Entries supplied Block Start
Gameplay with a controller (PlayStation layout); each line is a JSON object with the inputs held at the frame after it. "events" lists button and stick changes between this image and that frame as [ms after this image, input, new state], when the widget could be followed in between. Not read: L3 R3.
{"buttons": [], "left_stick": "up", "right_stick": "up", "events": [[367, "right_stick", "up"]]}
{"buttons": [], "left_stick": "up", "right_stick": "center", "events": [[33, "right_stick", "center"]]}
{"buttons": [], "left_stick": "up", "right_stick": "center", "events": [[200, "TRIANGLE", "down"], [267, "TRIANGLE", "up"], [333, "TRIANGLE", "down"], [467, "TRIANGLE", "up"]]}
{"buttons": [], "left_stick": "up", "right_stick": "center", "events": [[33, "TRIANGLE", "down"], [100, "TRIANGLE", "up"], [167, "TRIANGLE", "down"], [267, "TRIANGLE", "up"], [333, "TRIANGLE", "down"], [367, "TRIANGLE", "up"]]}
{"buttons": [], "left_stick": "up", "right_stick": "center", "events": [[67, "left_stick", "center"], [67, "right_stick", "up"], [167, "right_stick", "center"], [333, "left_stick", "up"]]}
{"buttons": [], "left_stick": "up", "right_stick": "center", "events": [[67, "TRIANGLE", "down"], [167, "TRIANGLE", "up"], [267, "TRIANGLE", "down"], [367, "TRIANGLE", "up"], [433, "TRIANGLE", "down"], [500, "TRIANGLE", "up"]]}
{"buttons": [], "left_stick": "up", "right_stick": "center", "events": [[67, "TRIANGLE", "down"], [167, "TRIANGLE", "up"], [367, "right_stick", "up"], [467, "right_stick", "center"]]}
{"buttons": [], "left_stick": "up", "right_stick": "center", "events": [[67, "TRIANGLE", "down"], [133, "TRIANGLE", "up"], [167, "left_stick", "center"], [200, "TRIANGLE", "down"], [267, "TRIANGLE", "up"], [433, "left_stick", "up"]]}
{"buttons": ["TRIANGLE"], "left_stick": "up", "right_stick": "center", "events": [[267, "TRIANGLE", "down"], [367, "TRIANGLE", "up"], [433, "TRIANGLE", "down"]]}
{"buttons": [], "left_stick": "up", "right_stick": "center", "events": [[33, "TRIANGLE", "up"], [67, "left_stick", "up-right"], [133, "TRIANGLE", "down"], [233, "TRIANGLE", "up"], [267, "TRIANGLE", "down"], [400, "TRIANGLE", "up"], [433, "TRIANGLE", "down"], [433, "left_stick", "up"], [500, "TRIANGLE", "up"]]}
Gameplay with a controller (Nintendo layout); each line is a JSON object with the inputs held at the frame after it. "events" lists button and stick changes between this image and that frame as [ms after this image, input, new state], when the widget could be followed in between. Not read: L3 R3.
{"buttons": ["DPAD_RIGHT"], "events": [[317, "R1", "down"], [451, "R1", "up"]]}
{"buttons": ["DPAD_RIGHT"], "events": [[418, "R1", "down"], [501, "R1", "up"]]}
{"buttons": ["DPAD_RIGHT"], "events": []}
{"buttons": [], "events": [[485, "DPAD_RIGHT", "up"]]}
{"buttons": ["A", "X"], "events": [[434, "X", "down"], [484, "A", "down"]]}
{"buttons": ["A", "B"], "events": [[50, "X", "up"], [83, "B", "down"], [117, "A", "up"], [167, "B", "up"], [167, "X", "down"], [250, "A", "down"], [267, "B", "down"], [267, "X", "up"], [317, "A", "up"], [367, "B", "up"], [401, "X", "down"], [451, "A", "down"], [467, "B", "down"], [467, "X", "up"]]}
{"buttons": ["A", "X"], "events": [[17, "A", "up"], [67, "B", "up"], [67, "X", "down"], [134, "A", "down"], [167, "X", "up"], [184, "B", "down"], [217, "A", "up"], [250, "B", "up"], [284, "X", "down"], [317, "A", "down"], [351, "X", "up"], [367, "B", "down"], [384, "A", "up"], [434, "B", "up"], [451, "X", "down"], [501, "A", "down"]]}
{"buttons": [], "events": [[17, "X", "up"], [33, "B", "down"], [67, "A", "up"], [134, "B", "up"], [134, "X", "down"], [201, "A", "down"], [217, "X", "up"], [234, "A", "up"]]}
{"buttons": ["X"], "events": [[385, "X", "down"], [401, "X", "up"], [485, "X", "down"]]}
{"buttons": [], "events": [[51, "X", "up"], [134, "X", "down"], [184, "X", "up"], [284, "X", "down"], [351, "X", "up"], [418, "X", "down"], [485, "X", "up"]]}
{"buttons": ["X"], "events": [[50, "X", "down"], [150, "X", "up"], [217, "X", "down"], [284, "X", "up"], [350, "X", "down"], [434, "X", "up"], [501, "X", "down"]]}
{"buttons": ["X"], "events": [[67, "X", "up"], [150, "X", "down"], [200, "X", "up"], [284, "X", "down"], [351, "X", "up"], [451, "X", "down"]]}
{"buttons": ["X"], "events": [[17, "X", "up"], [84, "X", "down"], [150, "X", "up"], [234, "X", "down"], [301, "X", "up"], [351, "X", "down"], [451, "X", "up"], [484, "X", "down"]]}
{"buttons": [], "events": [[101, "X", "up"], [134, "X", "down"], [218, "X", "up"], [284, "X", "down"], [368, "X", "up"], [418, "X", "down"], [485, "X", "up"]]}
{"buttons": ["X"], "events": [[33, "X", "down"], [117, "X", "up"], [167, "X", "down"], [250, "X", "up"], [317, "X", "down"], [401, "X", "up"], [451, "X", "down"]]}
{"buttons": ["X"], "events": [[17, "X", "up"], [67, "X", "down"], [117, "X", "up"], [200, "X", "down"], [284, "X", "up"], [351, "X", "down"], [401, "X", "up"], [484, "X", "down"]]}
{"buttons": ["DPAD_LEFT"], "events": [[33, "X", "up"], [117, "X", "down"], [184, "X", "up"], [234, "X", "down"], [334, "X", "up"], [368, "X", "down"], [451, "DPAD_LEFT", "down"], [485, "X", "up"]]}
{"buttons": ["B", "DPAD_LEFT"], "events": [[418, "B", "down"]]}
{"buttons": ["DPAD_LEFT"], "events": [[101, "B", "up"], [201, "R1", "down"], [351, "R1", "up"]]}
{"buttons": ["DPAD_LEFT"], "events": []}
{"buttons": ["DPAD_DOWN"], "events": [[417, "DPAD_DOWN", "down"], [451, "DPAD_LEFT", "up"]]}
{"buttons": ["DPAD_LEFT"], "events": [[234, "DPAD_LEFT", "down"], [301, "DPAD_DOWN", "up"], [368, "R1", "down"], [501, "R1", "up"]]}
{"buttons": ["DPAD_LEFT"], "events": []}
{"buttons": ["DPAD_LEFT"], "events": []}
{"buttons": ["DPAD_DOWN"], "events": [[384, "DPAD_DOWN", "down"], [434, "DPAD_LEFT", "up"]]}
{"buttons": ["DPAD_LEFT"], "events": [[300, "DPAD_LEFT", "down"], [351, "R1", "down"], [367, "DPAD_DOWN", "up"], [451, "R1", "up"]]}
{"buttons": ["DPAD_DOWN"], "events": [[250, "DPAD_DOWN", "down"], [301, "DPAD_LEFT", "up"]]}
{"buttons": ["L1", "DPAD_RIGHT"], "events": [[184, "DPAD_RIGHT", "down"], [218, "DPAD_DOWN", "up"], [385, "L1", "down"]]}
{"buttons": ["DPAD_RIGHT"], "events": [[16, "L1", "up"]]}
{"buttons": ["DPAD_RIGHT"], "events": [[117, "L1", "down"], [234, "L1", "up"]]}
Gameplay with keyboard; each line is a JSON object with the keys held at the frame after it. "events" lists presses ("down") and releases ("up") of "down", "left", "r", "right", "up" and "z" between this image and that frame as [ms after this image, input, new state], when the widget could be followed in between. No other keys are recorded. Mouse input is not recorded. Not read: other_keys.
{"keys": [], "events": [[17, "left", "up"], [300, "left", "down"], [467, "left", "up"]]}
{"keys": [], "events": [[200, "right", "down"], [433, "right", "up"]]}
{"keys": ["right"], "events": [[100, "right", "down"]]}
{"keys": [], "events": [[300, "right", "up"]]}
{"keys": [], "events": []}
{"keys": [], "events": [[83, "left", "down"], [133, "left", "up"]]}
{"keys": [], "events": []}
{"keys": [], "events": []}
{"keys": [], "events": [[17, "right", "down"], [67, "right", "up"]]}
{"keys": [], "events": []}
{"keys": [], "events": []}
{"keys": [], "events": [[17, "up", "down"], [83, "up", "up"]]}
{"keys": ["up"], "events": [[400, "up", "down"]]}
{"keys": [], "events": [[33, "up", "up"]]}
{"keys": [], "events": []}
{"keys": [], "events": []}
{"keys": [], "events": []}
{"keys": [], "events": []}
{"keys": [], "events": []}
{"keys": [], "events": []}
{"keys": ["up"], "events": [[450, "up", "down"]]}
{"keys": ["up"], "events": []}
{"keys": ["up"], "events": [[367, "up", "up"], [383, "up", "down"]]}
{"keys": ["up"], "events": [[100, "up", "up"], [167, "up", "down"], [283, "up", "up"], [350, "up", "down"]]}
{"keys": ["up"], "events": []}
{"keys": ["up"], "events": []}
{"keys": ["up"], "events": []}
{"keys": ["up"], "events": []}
Entries supplied Block End
#### What is needed:
Lines from the records above that hold "inputs" are the ones to list.

#### Output of the task:
Gameplay with a controller (PlayStation layout); each line is a JSON object with the inputs held at the frame after it. "events" lists button and stick changes between this image and that frame as [ms after this image, input, new state], when the widget could be followed in between. Not read: L3 R3.
Gameplay with a controller (Nintendo layout); each line is a JSON object with the inputs held at the frame after it. "events" lists button and stick changes between this image and that frame as [ms after this image, input, new state], when the widget could be followed in between. Not read: L3 R3.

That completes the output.